── DOCUMENT TEXT ──

Małgorzata Mirga-Tas: Re-enchanting the World, Polish Pavilion at the 2022 Venice Biennale
The Polish Pavilion at the 59th International Art Exhibition in Venice this year featured the vibrant textile installation Re-enchanting the World by Polish-Romani artist Małgorzata Mirga-Tas. The project was curated by Wojciech Szymański and Joanna Warsza and selected by a jury within a competition managed by the Zachęta – National Gallery of Art in Warsaw. The Polish contribution to this year’s biennale is unique and the first of its kind, being the first-ever national pavilion represented by a Romani artist. Although there have been several editions of the Roma Pavilion in Venice since 2007 – events and exhibitions dedicated to Roma arts and culture in a global context – they have always been organized as collateral events because the regulations of the platform require one to be a sovereign country in order to mount an official national participation.

───
── DATA SECTION ──

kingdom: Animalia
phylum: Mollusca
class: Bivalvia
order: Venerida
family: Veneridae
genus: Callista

───

• _WHAT IS BEING ASKED_: Using the text about the Polish Pavilion, say whether each statement agrees with it. Answer yes or no, and quote the words that decide it. (a) Wojciech Szymański and Joanna Warsza curated the project. (b) Since 2007, the Roma Pavilion has been an official national participation in Venice. (c) Re-enchanting the World is a textile installation. The entries have no connection to the text about the Polish Pavilion.

• _WRITTEN RESPONSE_:
(a) Yes: "The project was curated by Wojciech Szymański and Joanna Warsza"
(b) No: "they have always been organized as collateral events"
(c) Yes: "the vibrant textile installation Re-enchanting the World"